目的  通过生物信息学分析及免疫组化实验探讨c-myc和UTP14a在乳腺癌组织及癌旁组织的差异表达、诊断和预后价值。

方法  从癌症基因组图谱（The Cancer Genome Atlas，TCGA）数据库获取癌症患者的UTP14a、c-myc基因表达和临床信息数据，并进行生存表达分析。对92例乳腺癌患者癌组织样本进行UTP14a、c-myc的免疫组化染色，采用χ²检验和Spearman相关系数分析UTP14a与c-myc在不同亚组的表达水平与预后的关系。

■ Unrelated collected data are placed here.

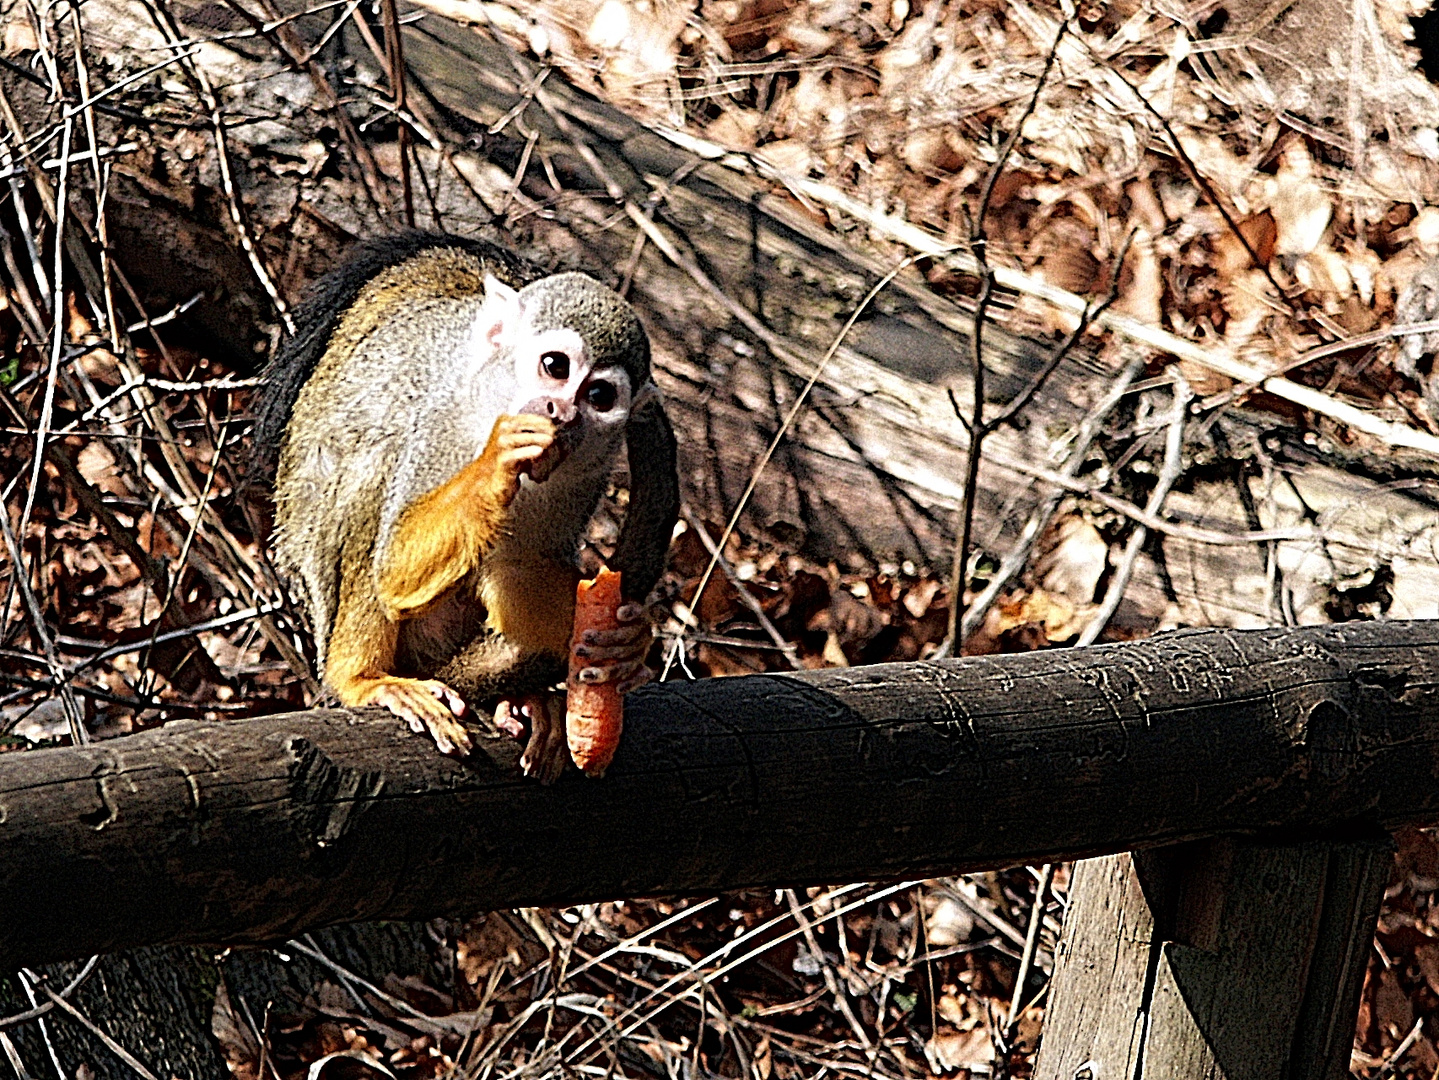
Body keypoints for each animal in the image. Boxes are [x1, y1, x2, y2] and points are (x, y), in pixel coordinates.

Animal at [254, 232, 679, 782]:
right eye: (555, 367)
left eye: (600, 396)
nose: (562, 412)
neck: (490, 398)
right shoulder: (443, 419)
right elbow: (393, 567)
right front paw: (498, 459)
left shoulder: (586, 469)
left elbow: (522, 566)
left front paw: (623, 641)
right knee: (374, 467)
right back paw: (362, 678)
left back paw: (519, 695)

结果  受试者工作特征（receiver operating characteristic，ROC）曲线分析结果显示，UTP14a在1年、3年和5年的ROC曲线下面积（area under curve，AUC）分别为0.559（95%CI：0.445~0.672）、0.542（95%CI：0.480~0.605）和0.545（95%CI：0.488~0.603）；KM生存曲线分析结果显示，UTP14a高风险组和低风险组之间的生存差异无统计学意义（P=0.083）。c-myc在1年、3 年和5年的AUC值分别为0.629（95%CI：0.550~0.708）、0.530（95%CI：0.460~0.600）和0.514（95%CI：0.438~0.590）；KM生存曲线分析结果显示，c-myc高风险组和低风险组之间的生存差异无统计学意义（P=0.149）。免疫组化实验结果显示，UTP14a与c-myc主要在癌细胞的胞核和胞浆表达，肿瘤组织内UTP14a、c-myc阳性表达率高于正常组织（P＜0.05）；UTP14a在乳腺癌组织中的表达与患者年龄、组织学分级以及腋窝淋巴结转移率显著相关（P ＜0.05）；c-myc在乳腺癌组织中的表达与患者组织学分级、腋窝淋巴结转移率、神经侵犯比例及雌激素受体（estrogen receptor，ER）表达阳性显著相关（P ＜0.05）。c-myc抗体和UTP14a抗体表达之间存在正相关性（P＜0.05）。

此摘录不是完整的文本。